= Passage to read =
- - -

1

I have a dataframe, books, and I'm trying to loop through all columns and return something like missing if that column has any missing values.

Below is my code. It returns what elements are missing. I then check if TRUE makes up any of those elements, suggesting that that is a missing element.

This works.

However, being new to R, I know there are better ways of doing this that I'm unaware of.

for (col in colnames(books)) {
  bool <- is.na(books[[col]])
  if (TRUE %in% bool) {
    print("Missing")
  } else {
    print("Fine")

  }
}
Gregor Thomas
  • 136,190
  • 20
  • 167
  • 294
  • 1
    If it is just to identify columns that have NA `colSums(is.na(books)) > 0` or if you want to select columns that have. no NA `books %>% select(where(~ all(!is.na(.))))` – akrun Mar 10 '21 at 21:00
  • 1
    @akrun thank you! the `colsums()` code was exactly what I was after –  Mar 10 '21 at 21:04
  • Related: [Find names of columns which contain missing values](https://stackoverflow.com/questions/20364450/find-names-of-columns-which-contain-missing-values). Just skip the additional step of finding the names. – Henrik Mar 10 '21 at 21:17

5 Answers5

4

The anyNA function is built for this. You can apply it to all columns of a data frame with sapply(books, anyNA). To count NA values, akrun's suggestion of colSums(is.na(books)) is good.

- - -

= Data under study =

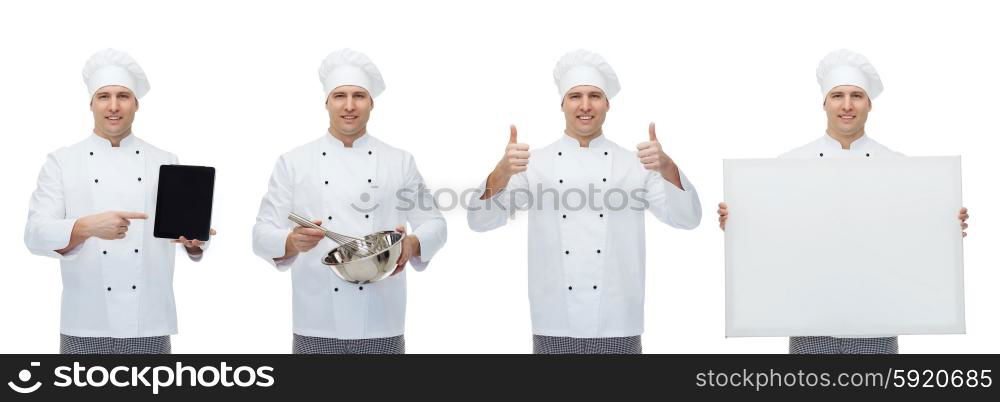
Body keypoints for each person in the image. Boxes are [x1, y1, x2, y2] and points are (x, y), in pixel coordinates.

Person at [717, 49, 970, 354]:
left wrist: (946, 226)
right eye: (838, 96)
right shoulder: (788, 166)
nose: (847, 106)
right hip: (809, 321)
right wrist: (740, 221)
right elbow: (775, 235)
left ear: (869, 104)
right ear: (824, 103)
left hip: (878, 321)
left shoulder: (900, 169)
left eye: (856, 96)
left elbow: (912, 238)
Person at [467, 49, 702, 354]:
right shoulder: (533, 164)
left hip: (618, 320)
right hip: (554, 321)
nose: (585, 105)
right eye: (575, 96)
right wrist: (500, 173)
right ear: (563, 104)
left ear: (607, 104)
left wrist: (668, 167)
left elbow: (688, 218)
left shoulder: (637, 164)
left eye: (595, 96)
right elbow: (479, 221)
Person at [252, 49, 447, 354]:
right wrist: (291, 242)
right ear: (326, 102)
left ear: (372, 104)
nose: (349, 106)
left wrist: (412, 245)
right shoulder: (293, 162)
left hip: (382, 321)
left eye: (359, 96)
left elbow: (435, 223)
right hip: (316, 323)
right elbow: (261, 234)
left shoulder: (399, 162)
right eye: (340, 96)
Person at [24, 48, 215, 354]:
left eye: (123, 96)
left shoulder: (165, 160)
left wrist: (194, 243)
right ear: (91, 103)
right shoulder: (61, 161)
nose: (113, 107)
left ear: (136, 104)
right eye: (104, 96)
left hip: (149, 322)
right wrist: (86, 227)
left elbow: (182, 230)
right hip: (85, 322)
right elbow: (34, 234)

- - -

= Work request =
Carry on the thread about detecting missing values in R data frame columns, starting right after its final sentence. The items have no connection to the thread on detecting missing values in R data frame columns.

= Result of this exercise =
Gregor Thomas
  • 136,190
  • 20
  • 167
  • 294
  • Perfect thank you. I've been playing around with the `sapply` function using `range` and `mean`. But I had no idea there was a `anyNA` function –  Mar 10 '21 at 21:07
  • Just out of interest, can `sapply` be run on a single column by specifying the name of the column. Example, this doesn't work as I might expect `sapply(books$price, mean)` but this does `sapply(books[,4], mean)`. If we're assuming `price' is the 4th column. –  Mar 10 '21 at 21:15
  • 1
    `sapply` iterates - it applies a function to each column. You could iterate over a single column, but you need to give a 1-column data frame, not just a vector. `books['price']` or `books[, 'price', drop = FALSE]` will give 1-column data frames, where `books[['price']]`, `books[, 'price']` or `books$price` extract the column and give it to you not in a data frame.... – Gregor Thomas Mar 10 '21 at 21:26
  • 1
    So you could use `sapply(books['price'], anyNA)`, but there's not really any point in iterating over a single column---you'd do better to call the function directly on the extracted column: `anyNA(books$price)`. – Gregor Thomas Mar 10 '21 at 21:27
  • Ah okay I see how it works now. Yes `anyNA(books$price)` would make a lot more sense now that I think of it. Thanks for the help. –  Mar 10 '21 at 21:30
1

Using colSums on a logical matrix can count the number of TRUE (TRUE ->1 and FALSE -> 0). From there, create a logical vector with comparison operator (>)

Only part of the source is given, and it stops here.